I. Overview of UR robotic arm safety sensing technology
1. Safety awareness training
In order to realize the safety of man-machine cooperation, it is necessary to cultivate the safety awareness of the manipulator operators. Provide relevant training and education to understand the potential dangers and operation specifications of the robot arm, conduct reasonable application in accordance with the regulations and requirements, avoid serious safety risks, and be more conducive to interpersonal collaboration.
2. Safety sensor
The UR robotic arm is equipped with a variety of safety sensors to sense its surroundings and contact with the human body in real time. These include vision sensors, force sensors, lidar and more. These sensors provide accurate data to help the arm avoid collisions and monitor force changes.

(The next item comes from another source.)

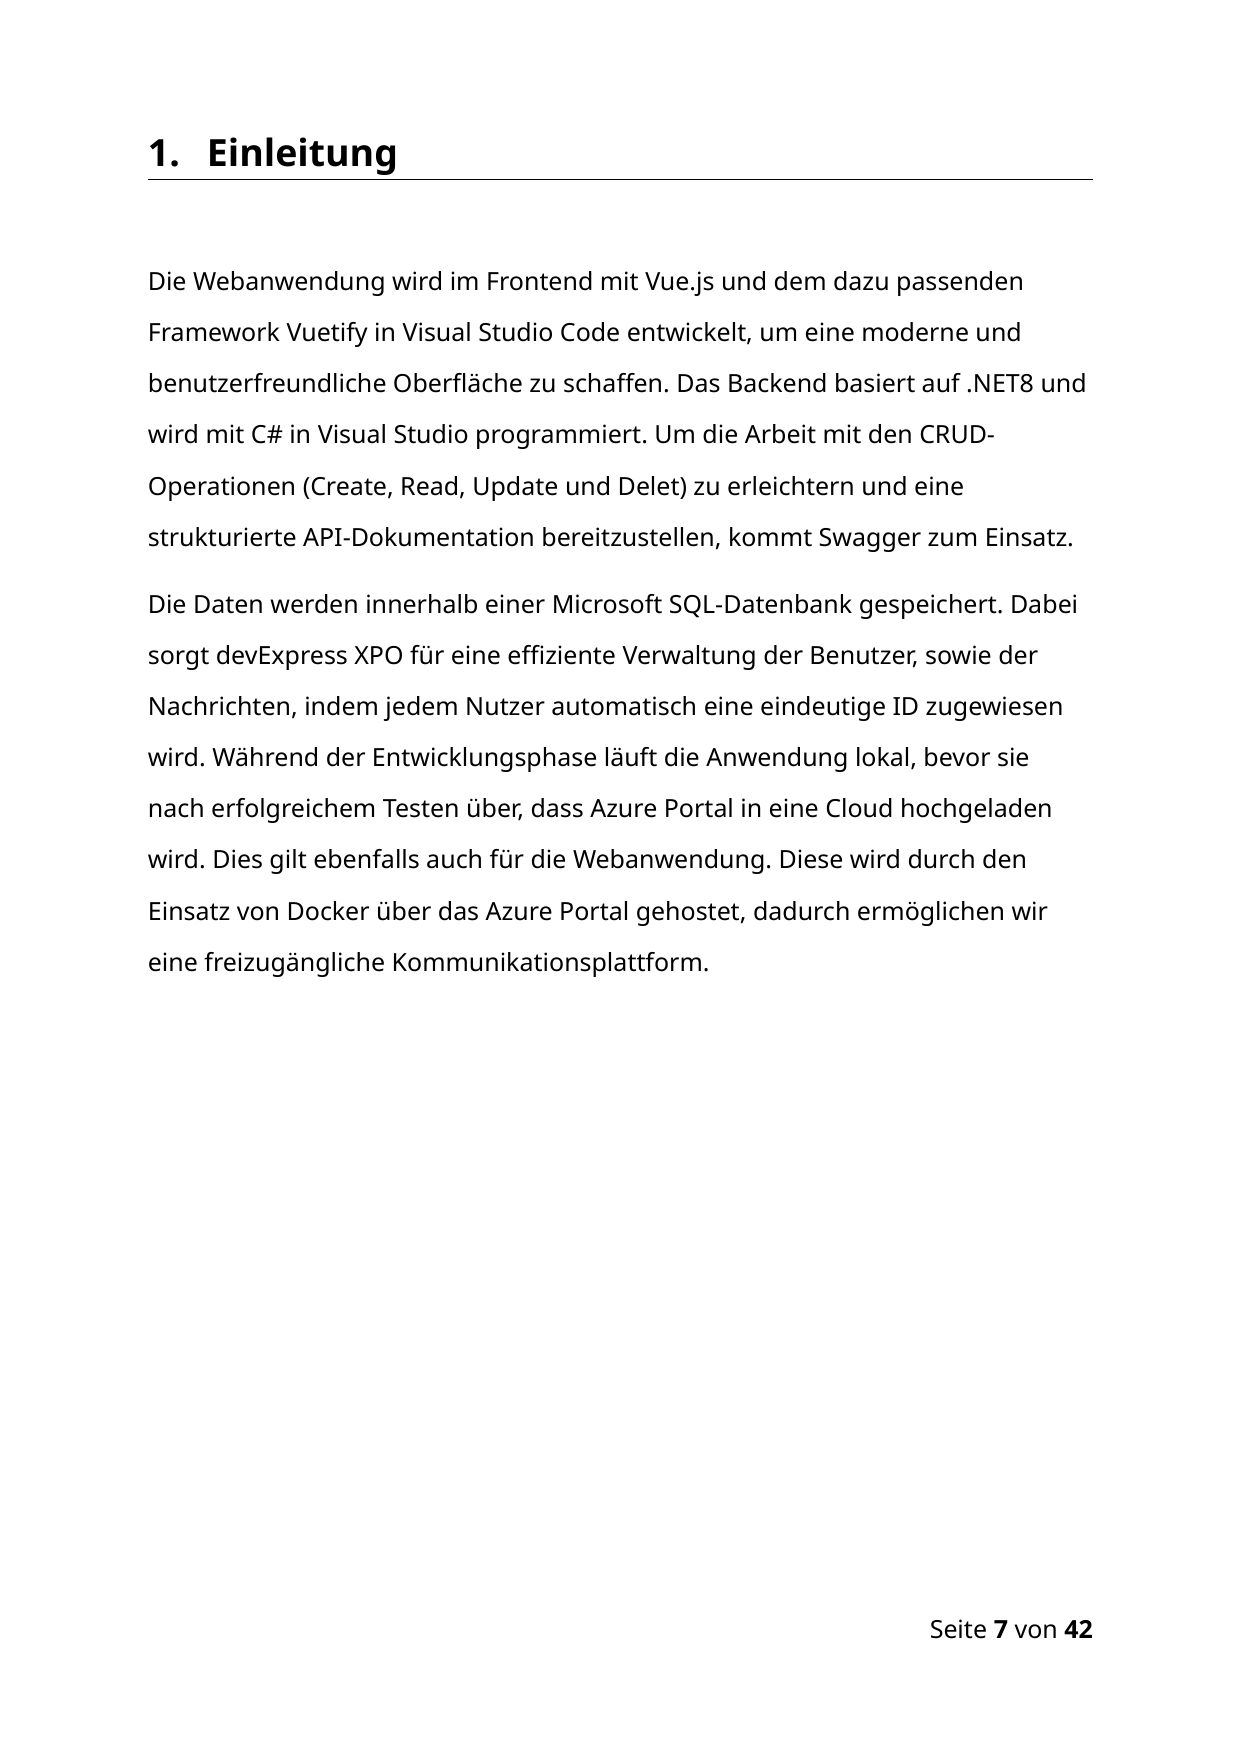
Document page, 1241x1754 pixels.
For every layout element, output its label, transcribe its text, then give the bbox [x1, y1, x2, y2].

subtitle Einleitung [148, 126, 1093, 179]
text Die Daten werden innerhalb einer Microsoft SQL-Datenbank gespeichert. Dabei sorgt devExpress XPO für eine effiziente Verwaltung der Benutzer, sowie der Nachrichten, indem jedem Nutzer automatisch eine eindeutige ID zugewiesen wird. Während der Entwicklungsphase läuft die Anwendung lokal, bevor sie nach erfolgreichem Testen über, dass Azure Portal in eine Cloud hochgeladen wird. Dies gilt ebenfalls auch für die Webanwendung. Diese wird durch den Einsatz von Docker über das Azure Portal gehostet, dadurch ermöglichen wir eine freizugängliche Kommunikationsplattform. [148, 587, 1093, 978]
text Die Webanwendung wird im Frontend mit Vue.js und dem dazu passenden Framework Vuetify in Visual Studio Code entwickelt, um eine moderne und benutzerfreundliche Oberfläche zu schaffen. Das Backend basiert auf .NET8 und wird mit C# in Visual Studio programmiert. Um die Arbeit mit den CRUD-Operationen (Create, Read, Update und Delet) zu erleichtern und eine strukturierte API-Dokumentation bereitzustellen, kommt Swagger zum Einsatz. [148, 264, 1093, 553]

3. Security software system
The UR robot arm is equipped with an advanced safety software system that can monitor the motion state of the robot arm in real time and react accordingly based on sensor data. When a dangerous situation is detected, the UR robot software system can stop the movement of the robot arm in time to protect the safety of the operator.

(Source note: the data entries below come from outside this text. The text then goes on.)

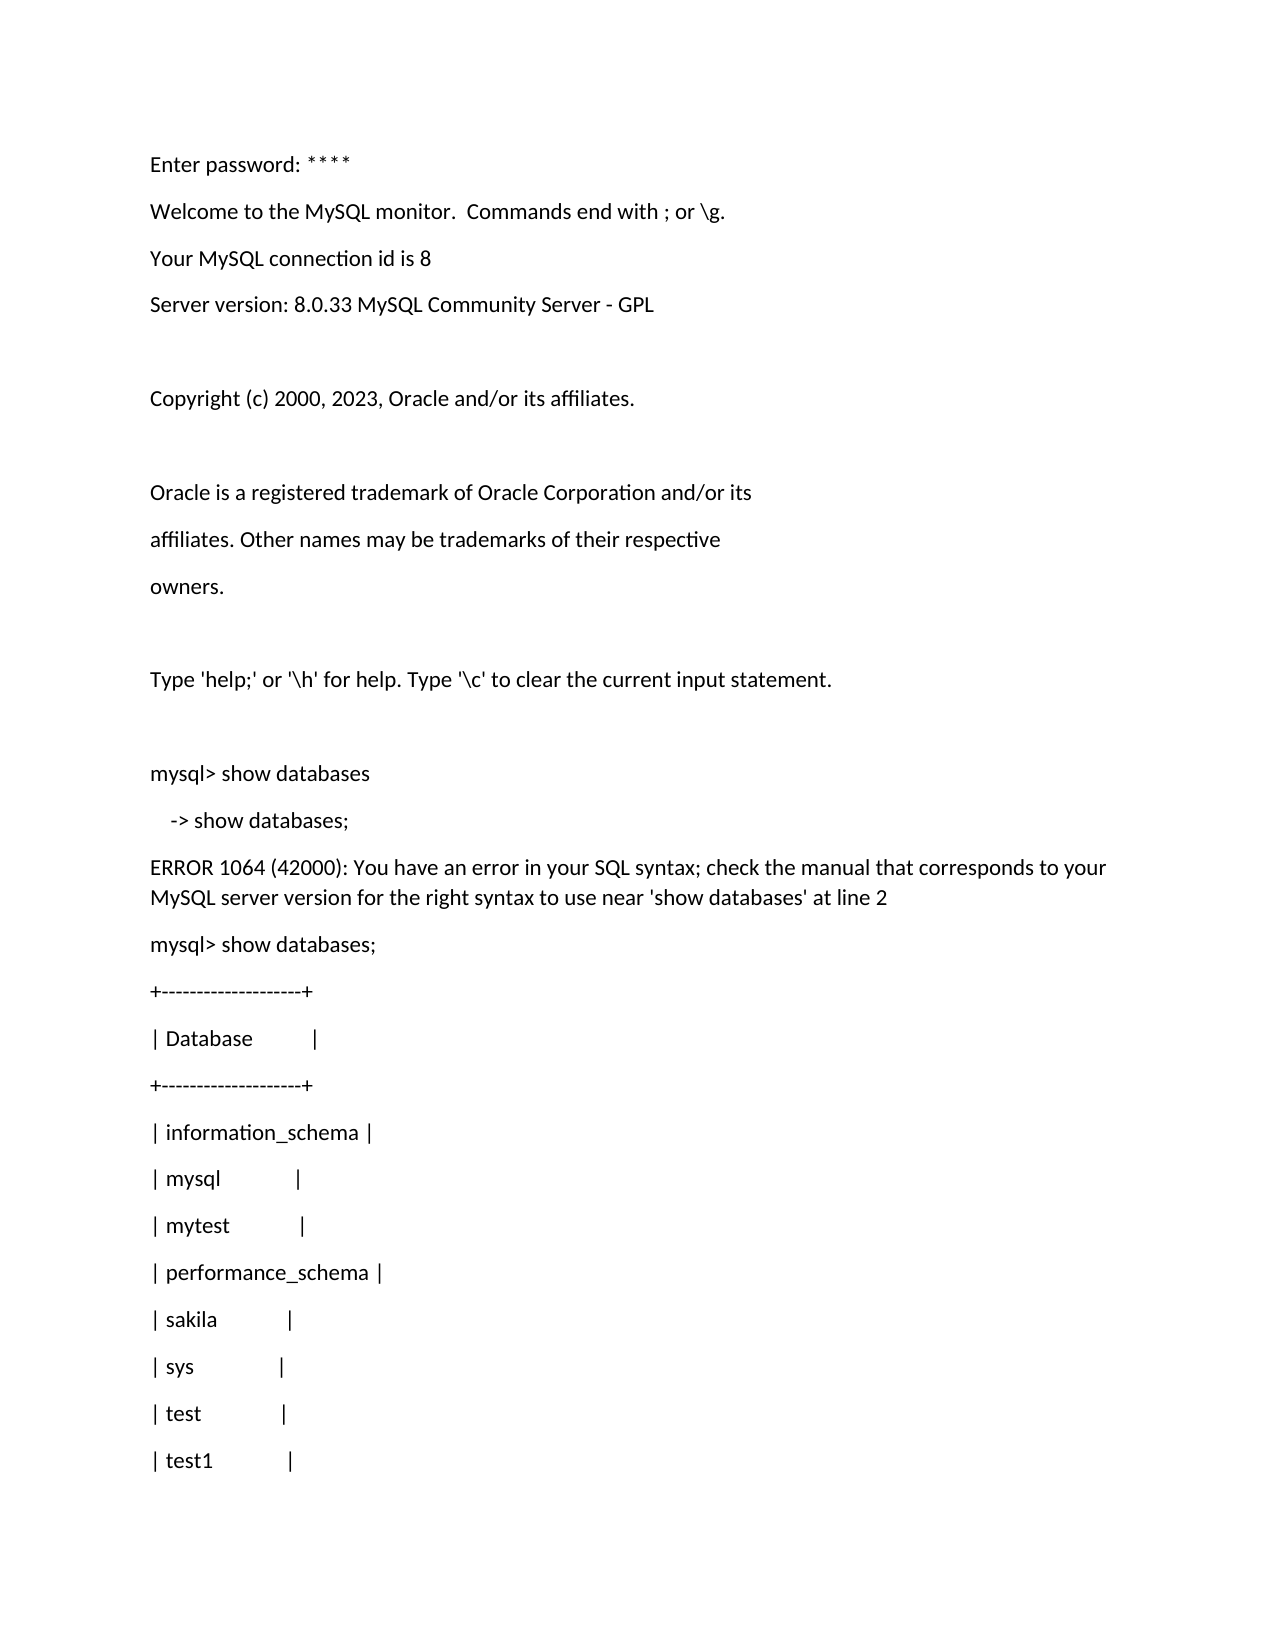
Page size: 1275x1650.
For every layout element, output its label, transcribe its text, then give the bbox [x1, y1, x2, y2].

text affiliates. Other names may be trademarks of their respective [150, 525, 1125, 553]
text | sys | [150, 1352, 1125, 1380]
text Enter password: **** [150, 150, 1125, 178]
text | mysql | [150, 1164, 1125, 1193]
text mysql> show databases; [150, 930, 1125, 958]
text Server version: 8.0.33 MySQL Community Server - GPL [150, 291, 1125, 319]
text | sakila | [150, 1305, 1125, 1333]
text mysql> show databases [150, 759, 1125, 787]
text Welcome to the MySQL monitor. Commands end with ; or \g. [150, 197, 1125, 225]
text | performance_schema | [150, 1258, 1125, 1286]
text Type 'help;' or '\h' for help. Type '\c' to clear the current input statement. [150, 666, 1125, 694]
text owners. [150, 572, 1125, 600]
text Copyright (c) 2000, 2023, Oracle and/or its affiliates. [150, 384, 1125, 412]
text | test1 | [150, 1446, 1125, 1474]
text | information_schema | [150, 1118, 1125, 1146]
text | mytest | [150, 1211, 1125, 1239]
text +--------------------+ [150, 977, 1125, 1005]
text | test | [150, 1399, 1125, 1427]
text +--------------------+ [150, 1071, 1125, 1099]
text ERROR 1064 (42000): You have an error in your SQL syntax; check the manual that corresponds to your MySQL server version for the right syntax to use near 'show databases' at line 2 [150, 853, 1125, 911]
text -> show databases; [150, 806, 1125, 834]
text | Database | [150, 1024, 1125, 1052]
text Your MySQL connection id is 8 [150, 244, 1125, 272]
text Oracle is a registered trademark of Oracle Corporation and/or its [150, 478, 1125, 506]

The picture is taken from UR robot’s official website
Second, the application of safety sensing technology in man-machine collaboration
1. Dynamic obstacle detection
The UR arm’s security sensing technology detects obstacles in the surrounding environment in real time, including moving people, objects, etc. Using technology such as vision sensors and lidar, the robot arm can predict the trajectory of obstacles and make corresponding evasive actions to avoid collision with obstacles.
2. Contact force control
The UR arm is equipped with a force sensor that monitors the contact force between the arm and the human body in real time. When the robot arm is in contact with the human body, the force sensor can sense the change of force, and control the force output of the robot arm through the safety software system to ensure the safety of the contact process and avoid serious contact or collision failures.
3. Security area setting
In the man-machine collaboration scenario, the safe area can be set through the safety software system to limit the range of motion of the robot arm. When the operator enters the safe area, the robot arm will automatically reduce the movement speed or stop the movement to avoid serious accident risks, and can carry out continuous stable and safe work in the corresponding area.
4. Visual safety tips
In order to improve the safety of human-machine collaboration, the UR robot arm provides visual safety tips through displays and other means. For example, during the movement of the robot arm, the display can display the movement trajectory of the robot arm and predict the position of obstacles, so that the operator can better understand the state of the robot arm, thus reducing the possibility of accidents.
3. Challenges and prospects of man-machine collaboration
1. Balance between safety and efficiency
In the process of implementing human-machine collaboration, safety and efficiency are interrelated. In order to ensure safety, the robot arm needs to make conservative motion planning, but this can lead to reduced efficiency. Future research needs to find a balance between safety and efficiency to improve the working efficiency of the robotic arm.
2. Intelligent human-computer interaction
In order to further improve the safety and efficiency of human-machine collaboration, it is necessary to intellectualize human-machine interaction. By introducing technologies such as artificial intelligence and machine learning, robotic arms can better understand human intentions and behaviors and respond accordingly, enabling higher levels of human-machine collaboration.